Questions fréquentes en cas de faillite d'un associé
Quand on apprend qu'un associé a déposé le bilan, il est tout à fait normal d'être assailli de questions. La situation est complexe, les enjeux sont importants et l'incertitude peut être paralysante.
Obtenir des réponses claires et directes est la meilleure façon de reprendre pied et de définir vos prochaines étapes. Abordons quelques-unes des questions les plus fréquentes que nous posent nos clients dans cette situation.
Puis-je encore poursuivre une entreprise qui a fait faillite ?
En un mot, non. Une fois qu'une entreprise est officiellement déclarée en faillite en vertu du droit néerlandais, ce que l'on appelle une séjour automatique Elle entre immédiatement en vigueur. Il s'agit d'un gel légal qui met fin instantanément à toutes les poursuites individuelles et à toute autre tentative de recouvrement contre la société.
Au lieu de les poursuivre en justice, vous devrez déposer votre réclamation auprès du syndic désigné par le tribunal (le conservateurCe processus vise à centraliser toutes les dettes de l'entreprise dans une procédure unique et organisée, garantissant ainsi une répartition équitable des actifs restants selon les priorités légales. Intenter une action en justice contre une entreprise en faillite est une perte de temps et d'argent.
Que devient mon projet ou ma commande inachevé(e) ?
Votre contrat ne disparaît pas comme par magie. Le syndic détient les pouvoirs et a le droit légal de décider de la suite des événements. Son rôle principal est d'évaluer si l'exécution du contrat sera réellement avantageuse pour la masse de la faillite.
- Si cela peut aider la succession : Le mandataire pourrait décider de maintenir le contrat. Dans ce cas, il est tenu de fournir des garanties, assurant ainsi le respect de ses engagements, notamment le paiement de l'intégralité du travail effectué. après la date de faillite.
- Si cela n'aide pas la succession : Le plus souvent, le syndic résiliera le contrat. Vous pourrez alors réclamer des dommages-intérêts pour rupture de contrat, mais cette réclamation sera presque toujours traitée comme une créance chirographaire classique contre la succession.
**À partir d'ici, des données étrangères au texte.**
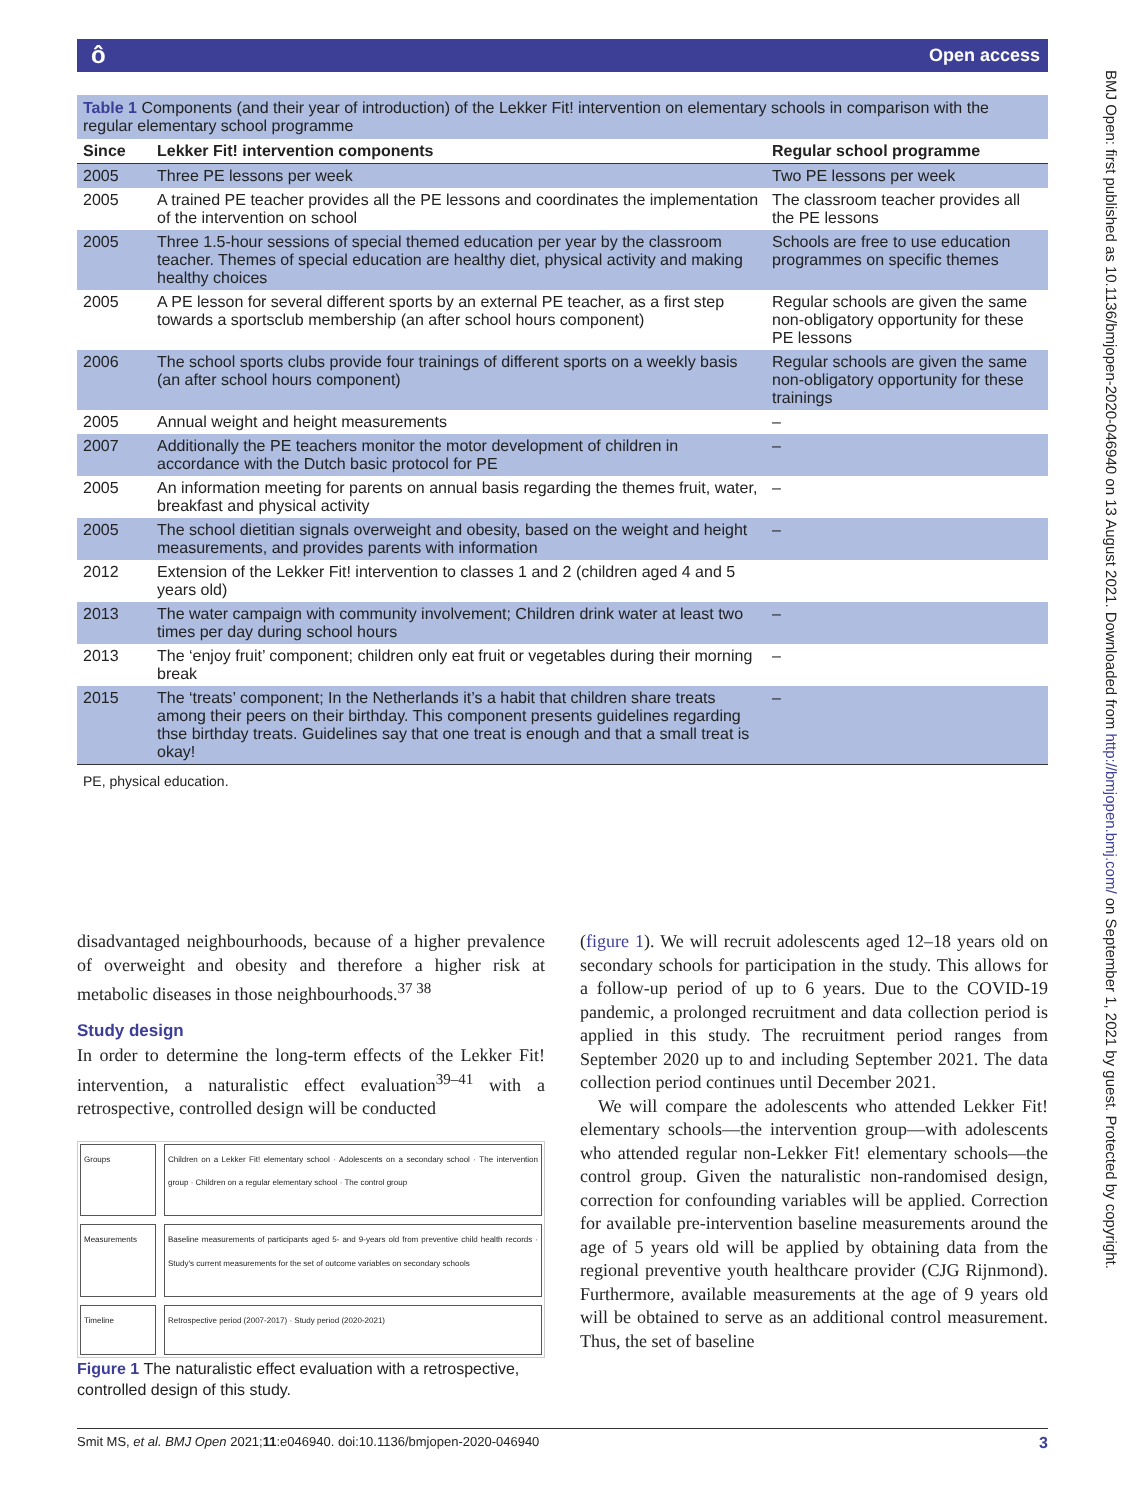ô Open access
Table 1 Components (and their year of introduction) of the Lekker Fit! intervention on elementary schools in comparison with the regular elementary school programme
| Since | Lekker Fit! intervention components | Regular school programme |
| --- | --- | --- |
| 2005 | Three PE lessons per week | Two PE lessons per week |
| 2005 | A trained PE teacher provides all the PE lessons and coordinates the implementation of the intervention on school | The classroom teacher provides all the PE lessons |
| 2005 | Three 1.5-hour sessions of special themed education per year by the classroom teacher. Themes of special education are healthy diet, physical activity and making healthy choices | Schools are free to use education programmes on specific themes |
| 2005 | A PE lesson for several different sports by an external PE teacher, as a first step towards a sportsclub membership (an after school hours component) | Regular schools are given the same non-obligatory opportunity for these PE lessons |
| 2006 | The school sports clubs provide four trainings of different sports on a weekly basis (an after school hours component) | Regular schools are given the same non-obligatory opportunity for these trainings |
| 2005 | Annual weight and height measurements | – |
| 2007 | Additionally the PE teachers monitor the motor development of children in accordance with the Dutch basic protocol for PE | – |
| 2005 | An information meeting for parents on annual basis regarding the themes fruit, water, breakfast and physical activity | – |
| 2005 | The school dietitian signals overweight and obesity, based on the weight and height measurements, and provides parents with information | – |
| 2012 | Extension of the Lekker Fit! intervention to classes 1 and 2 (children aged 4 and 5 years old) | |
| 2013 | The water campaign with community involvement; Children drink water at least two times per day during school hours | – |
| 2013 | The ‘enjoy fruit’ component; children only eat fruit or vegetables during their morning break | – |
| 2015 | The ‘treats’ component; In the Netherlands it’s a habit that children share treats among their peers on their birthday. This component presents guidelines regarding thse birthday treats. Guidelines say that one treat is enough and that a small treat is okay! | – |
PE, physical education.
disadvantaged neighbourhoods, because of a higher prevalence of overweight and obesity and therefore a higher risk at metabolic diseases in those neighbourhoods.<sup>37 38</sup>
Study design
In order to determine the long-term effects of the Lekker Fit! intervention, a naturalistic effect evaluation<sup>39–41</sup> with a retrospective, controlled design will be conducted
Groups
Children on a Lekker Fit! elementary school · Adolescents on a secondary school · The intervention group · Children on a regular elementary school · The control group
Measurements
Baseline measurements of participants aged 5- and 9-years old from preventive child health records · Study's current measurements for the set of outcome variables on secondary schools
Timeline
Retrospective period (2007-2017) · Study period (2020-2021)
Figure 1 The naturalistic effect evaluation with a retrospective, controlled design of this study.
(figure 1). We will recruit adolescents aged 12–18 years old on secondary schools for participation in the study. This allows for a follow-up period of up to 6 years. Due to the COVID-19 pandemic, a prolonged recruitment and data collection period is applied in this study. The recruitment period ranges from September 2020 up to and including September 2021. The data collection period continues until December 2021.
We will compare the adolescents who attended Lekker Fit! elementary schools—the intervention group—with adolescents who attended regular non-Lekker Fit! elementary schools—the control group. Given the naturalistic non-randomised design, correction for confounding variables will be applied. Correction for available pre-intervention baseline measurements around the age of 5 years old will be applied by obtaining data from the regional preventive youth healthcare provider (CJG Rijnmond). Furthermore, available measurements at the age of 9 years old will be obtained to serve as an additional control measurement. Thus, the set of baseline
Smit MS, et al. BMJ Open 2021;11:e046940. doi:10.1136/bmjopen-2020-046940 3
BMJ Open: first published as 10.1136/bmjopen-2020-046940 on 13 August 2021. Downloaded from http://bmjopen.bmj.com/ on September 1, 2021 by guest. Protected by copyright.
N'attendez pas. Il est judicieux de contacter vous-même le syndic et d'insister pour qu'une décision soit prise. Rester dans l'incertitude peut engendrer de graves perturbations pour votre entreprise.
Les administrateurs de la société sont-ils personnellement responsables des dettes ?
Généralement, la réponse est non. Pour les structures juridiques comme la société à responsabilité limitée (SARL), l'un des principaux avantages est la responsabilité limitée. Celle-ci crée une protection juridique qui sépare les dettes de l'entreprise du patrimoine personnel des dirigeants et des actionnaires.
Mais ce bouclier n'est pas incassable. Un réalisateur Boite être tenu personnellement responsable dans les cas manifestes de mauvaise gestion du directeur (chenilijk onbehoorlijk meilleur siteCela pourrait inclure des actes tels que commettre une fraude, ne pas tenir de registres financiers appropriés ou continuer imprudemment à commercer alors qu'ils savaient que l'entreprise était insolvable.
Prouver ce type de mauvaise gestion est un combat juridique ardu qui exige généralement une enquête approfondie de la part du syndic. À moins d'avoir eu la prévoyance d'obtenir dès le départ une garantie personnelle signée par un administrateur, engager une action directe est un parcours long et incertain. La meilleure solution consiste presque toujours à privilégier, dans un premier temps, vos droits contractuels à l'encontre de la société elle-même.